Hattrick!! Tiga Klien Hanafi Saleh Bebas Murni

  • hasilnya "Hattrick", ketiganya dibebaskan secara murni dari semua dakwaan dan tuntutan JPU
Sekitar Kita
Redaksi Daerah

Redaksi Daerah

Author

Manado - Pengalaman puluhan tahun sebagai praktisi hukum, menolong orang-orang tanpa pandang bulu, membuat advokad senior, Hi. Hanafi Saleh, SH, dan Dr. Santrawan Paparnag, SH, MH, MKn, pantang menyerah, membela masyarakat, seperti yang memperjuangkan hak-hak tiga kliennya Maychel Lexy Yantje Bojoh, Margaretha Makalew, dan Lexi Tenda, hasilnya "Hattrick", ketiganya dibebaskan secara murni dari semua dakwaan dan tuntutan JPU, dalam sidang yang digelar Senin (27/4).  

Maychel Lexy Yantje Bojoh dibebaskan majelis hakim yang diketuai Ronald Massang, SH, didampingi dari segala dakwaan dan tuntutan JPU Remblis Lawendatu, SH, MH, karena dinilai tidak terbukti melakukan perbuatan seperti yang didakwakan kepadanya.

Tim advokadnya, Hanafi Saleh, SH, yang didampingi Reynakdi Muhamad, SH, dan Faisal Tambi, SH, bertarung dalam persidangan untuk membuktikan kliennya tidak bersalah, dan berhasil sehingga majelis hakim membebaskannya dari dakwaan dan tuntutan, alais bebas murni.

Demikian juga dengan Margaretha Makalew, yang dituntut 6 bulan penjara karena didakwa melakukan perusakan juga dibebaskan oleh majelis hakim yang diketuai oleh Philip Pangalila, SH, MH yang didampingi Iriyanto Tiranda, SH, MH dan Muzwandar, SH, MH, karena dinilai tidak terbukti melakukan tindakan perusakan baliho milik Jocelyn Aleyda Panese, seperti yang didakwakan JPU.
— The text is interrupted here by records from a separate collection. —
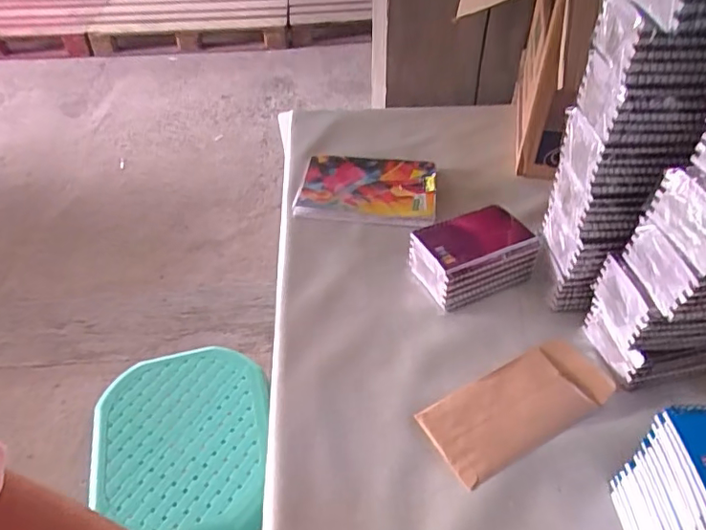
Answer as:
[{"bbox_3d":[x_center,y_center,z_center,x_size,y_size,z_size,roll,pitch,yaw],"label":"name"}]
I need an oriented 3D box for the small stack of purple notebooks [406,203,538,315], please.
[{"bbox_3d":[0.150,-0.016,0.672,0.142,0.071,0.098,-19,48,-12],"label":"small stack of purple notebooks"}]

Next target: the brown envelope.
[{"bbox_3d":[0.173,0.144,0.562,0.199,0.007,0.091,-26,48,-17],"label":"brown envelope"}]

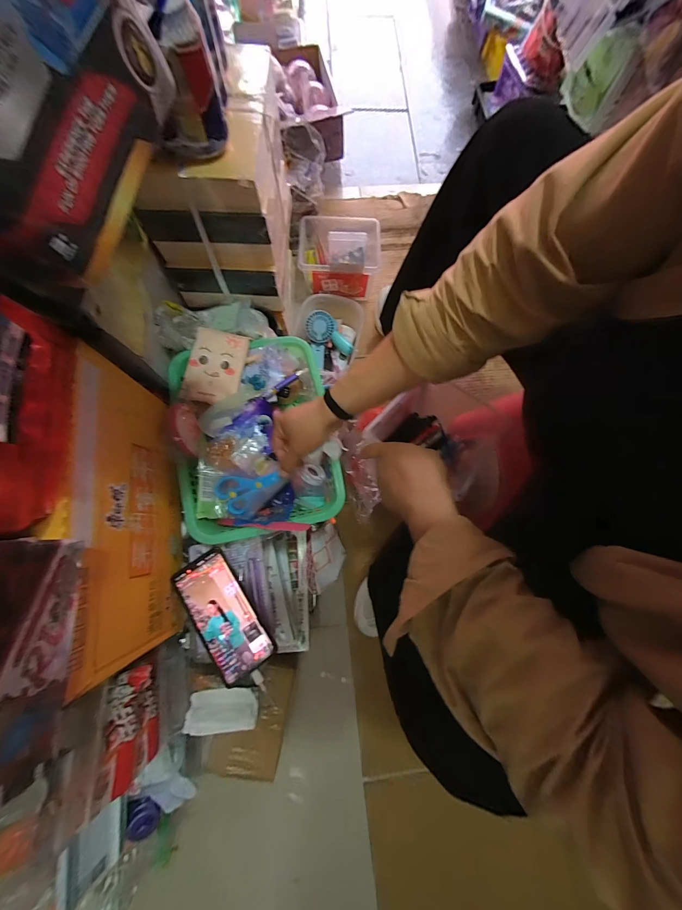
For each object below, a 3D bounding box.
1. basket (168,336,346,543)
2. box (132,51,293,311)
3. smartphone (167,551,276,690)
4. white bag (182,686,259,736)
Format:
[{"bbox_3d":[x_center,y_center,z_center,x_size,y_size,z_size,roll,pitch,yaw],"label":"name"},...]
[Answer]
[{"bbox_3d":[-0.136,-0.035,0.500,0.231,0.068,0.304,-11,77,-5],"label":"basket"},{"bbox_3d":[-0.190,-0.392,0.502,0.184,0.204,0.196,-1,76,-2],"label":"box"},{"bbox_3d":[-0.164,0.216,0.432,0.077,0.013,0.166,-33,76,-12],"label":"smartphone"},{"bbox_3d":[-0.158,0.342,0.423,0.096,0.013,0.046,-7,44,2],"label":"white bag"}]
Selama persidangan, Etha yang didampingi Hanafi Saleh, SH, dan Dr. Santrawan Paparang, SH, MH, MKn, serta Reynaldi Muhamad, SH  dan Faisal Tambi, SH, berjuang membuktikan bahwa semua dakwaan dan keterangan para saksi tidak benar, apalagi kemudian, fakta-fakta persidangan menunjukan bahwa tidak ada yang melihat Margaretha merusak baliho.

Bahkan hingga dalam sidang lokasi, tidak ada yang melihat Etha melakukan perusakan baliho, dan mengenai lokasi yang disebut-sebutnya sebagai milik Jocelyn tidak bisa dibuktikan secara hukum, sementara Etha dan saudara-saudara memegang keputusan pengadilan baik tingkat pertama hingga kasasi, bahwa tanah yang disebut lokasi berdirinya baliho, adalah milik Etha. Sehingga akhirnya dia dibebaskan dari berbagai dakwaan.
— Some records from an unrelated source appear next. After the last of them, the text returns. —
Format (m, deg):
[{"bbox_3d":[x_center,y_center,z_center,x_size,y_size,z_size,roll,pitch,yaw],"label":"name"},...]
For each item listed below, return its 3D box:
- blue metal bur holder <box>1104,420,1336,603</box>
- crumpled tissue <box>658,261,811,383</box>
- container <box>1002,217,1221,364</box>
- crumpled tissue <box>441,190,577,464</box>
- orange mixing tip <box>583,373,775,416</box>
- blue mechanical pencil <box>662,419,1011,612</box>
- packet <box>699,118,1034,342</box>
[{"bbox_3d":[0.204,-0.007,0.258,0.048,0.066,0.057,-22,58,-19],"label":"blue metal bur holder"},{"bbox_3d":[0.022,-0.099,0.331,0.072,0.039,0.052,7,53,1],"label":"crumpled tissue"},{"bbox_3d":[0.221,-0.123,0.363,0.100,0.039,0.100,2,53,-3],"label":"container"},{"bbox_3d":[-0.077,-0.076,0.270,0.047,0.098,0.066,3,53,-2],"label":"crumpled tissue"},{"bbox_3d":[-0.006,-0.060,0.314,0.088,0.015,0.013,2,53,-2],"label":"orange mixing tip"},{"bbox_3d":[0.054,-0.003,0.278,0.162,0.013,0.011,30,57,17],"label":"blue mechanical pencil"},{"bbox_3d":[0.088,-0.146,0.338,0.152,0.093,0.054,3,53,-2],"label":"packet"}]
Demikian juga dengan Lexi Tenda, suaminya Etha juga divonis bebas, karena tidak terbukti melakukan perusakan baliho dan mengancam dengan parang, sehingga majelis hakim yang diketuai oleh Philip Pangalila, SH, MH, didampingi oleh Iriyanto Tiranda, SH, MH dan Muzwandar, SH, MH, juga dibebaskan secara murni karena tidak terbukti secara meyakinkan melakukan perusakan baliho.

Menanggapi tiga putusan bebas murni dalam seharis itu, Hi. Hanafi Saleh, yang diwawancarai, mengatakan sangat bersyukur atas putusan tersebut, sebab membuktikan bahwa kliennya tidak bersalah, dan orang kecil yang terseret masalah hukum, tetap bisa mendapatkan keadilan, selama berjuang dan berusaha.

"Sykur alhamdulillah dan puji Tuhan, karena putusa hari ini benar-benar adil, kami mengapresiasi majelis hakim yang memberikan vonis bebas murni, sebab memang ketiga klien kami itu tidak bersalah, dan putusan itu membuktikan bahwa masih ada hakim yang bersih hati nuraninya, juga bahwa kebenaran itu tidak pernah bisa disalahkan," tegasnya.

Dia menegaskan, membela perkara itu tanpa pamrih, murni karena rasa kemanusiaan dan kepedulian, dan berharap kedepannya keadilan tetap bisa ditegakan bagi siapapun itu.